2026 ASEE Annual Conference & Exposition

This work-in-progress paper reports on classroom use and evaluation of a low-cost, 3D-printed learning kit designed to strengthen CAD proficiency, open-ended problem solving, and multidisciplinary integration in early mechanical engineering courses. The learning kit was first introduced at the FYEE 2025 Conference (Sayginer et al., 2025). The current study examines its instructional performance and comparative impact.
Implementation emphasizes three strategies. First, hands-on CAD practice: students disassemble the kit, measure components with calipers, model parts and assemblies, assign materials, and calculate mass properties through a quiz-based workflow aligned with CSWA-style conventions. Second, open-ended engineering design using makerspace tools: students redesign the system as a power generator requiring gears and shafts or create a fan with a belt drive and custom mounts, fabricating all designs through 3D printing. Third, multidisciplinary integration: students relate measured rotational speed to design parameters such as pulley or gear ratios, establishing connections to topics in data acquisition and dynamics.

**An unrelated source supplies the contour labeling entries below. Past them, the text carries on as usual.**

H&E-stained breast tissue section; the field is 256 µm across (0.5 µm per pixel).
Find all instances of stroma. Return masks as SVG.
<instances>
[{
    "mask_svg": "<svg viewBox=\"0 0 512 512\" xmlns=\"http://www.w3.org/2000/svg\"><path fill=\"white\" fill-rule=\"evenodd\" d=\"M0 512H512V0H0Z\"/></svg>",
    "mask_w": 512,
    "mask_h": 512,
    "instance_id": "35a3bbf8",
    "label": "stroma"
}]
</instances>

The study includes a comparison with a paper-based theoretical gearbox project used in prior semesters. Evidence sources include brief in-class surveys documenting engagement and perceived relevance, rubric-scored assignment artifacts measuring CAD accuracy, design iteration, and fabrication quality, comparative analysis of grades across the two project types, and student surveys comparing the hands-on kit with the theoretical gearbox project. Feedback is sought on rubric design, methods for scaling grading procedures, and strategies for evaluating learning across project modalities.